It's not often that you get the chance to grow a community forest from scratch, one sapling at a time. But that is exactly what we did in Brampton, Ontario, this spring.
Imagine a patch of green, the length of a soccer field and narrower than a two-lane highway, rampant with garlic mustard and greedy knotweed. Imagine this patch of green next to highrise apartments and a concrete sports complex, in noxious proximity to strip malls and two major highways.
This is where the David Suzuki Foundation, in partnership with Credit Valley Conservation with generous support from RONA, gathered nearly 75 multigenerational volunteers to reforest a community.
"These events are about community-building, health, wellness and most important of all, personal connection," says Kiruthiha Kulendiren, senior science and policy adviser. "It's about greening communities in a way that makes their inhabitants smile and breathe easy."
Despite multiple regional and local festivals and a threat of thunderstorms, volunteers, local residents and community groups came out to plant over 200 native trees, creating a new forest for the community of Ray Lawson Valley. One family, newly arrived in Canada, said this was their first experience of planting trees without having to watch out for poisonous snakes. A group of local residents who belonged to an international reforestation group from India felt the event connected them to a much bigger family of environmentalists.

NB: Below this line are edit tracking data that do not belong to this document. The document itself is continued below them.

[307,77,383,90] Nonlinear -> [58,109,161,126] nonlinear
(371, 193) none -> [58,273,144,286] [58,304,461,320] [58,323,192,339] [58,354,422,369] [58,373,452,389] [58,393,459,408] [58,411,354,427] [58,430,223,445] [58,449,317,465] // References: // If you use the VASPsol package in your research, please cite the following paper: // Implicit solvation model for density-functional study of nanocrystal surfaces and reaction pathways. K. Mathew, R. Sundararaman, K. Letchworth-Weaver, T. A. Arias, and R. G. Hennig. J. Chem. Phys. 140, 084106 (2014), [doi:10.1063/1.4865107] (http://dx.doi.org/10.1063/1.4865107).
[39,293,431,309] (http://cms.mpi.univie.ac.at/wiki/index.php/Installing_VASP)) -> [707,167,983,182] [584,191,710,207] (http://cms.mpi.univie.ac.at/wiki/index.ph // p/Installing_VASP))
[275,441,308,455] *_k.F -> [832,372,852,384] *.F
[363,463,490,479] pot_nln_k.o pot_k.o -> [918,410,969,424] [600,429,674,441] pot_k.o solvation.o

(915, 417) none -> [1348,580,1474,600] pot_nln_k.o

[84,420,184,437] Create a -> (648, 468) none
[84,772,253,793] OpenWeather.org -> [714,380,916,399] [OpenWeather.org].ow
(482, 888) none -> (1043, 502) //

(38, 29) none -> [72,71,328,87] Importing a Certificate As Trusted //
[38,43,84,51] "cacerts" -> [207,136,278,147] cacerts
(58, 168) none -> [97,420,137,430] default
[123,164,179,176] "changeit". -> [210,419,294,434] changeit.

Planting trees, according to Kulendiren, is "an ancient act of connection with the environment that defines us all." It's also an opportunity to make friends, build relationships and find belonging, connection and value. And it doesn't stop once the trees are in the ground. "They left a legacy for generations through conscious stewardship, a reminder of how deeply interconnected and dependent we all are on our environment."
This planting event was just one of 19 we have scheduled for the Credit Valley Watershed this year.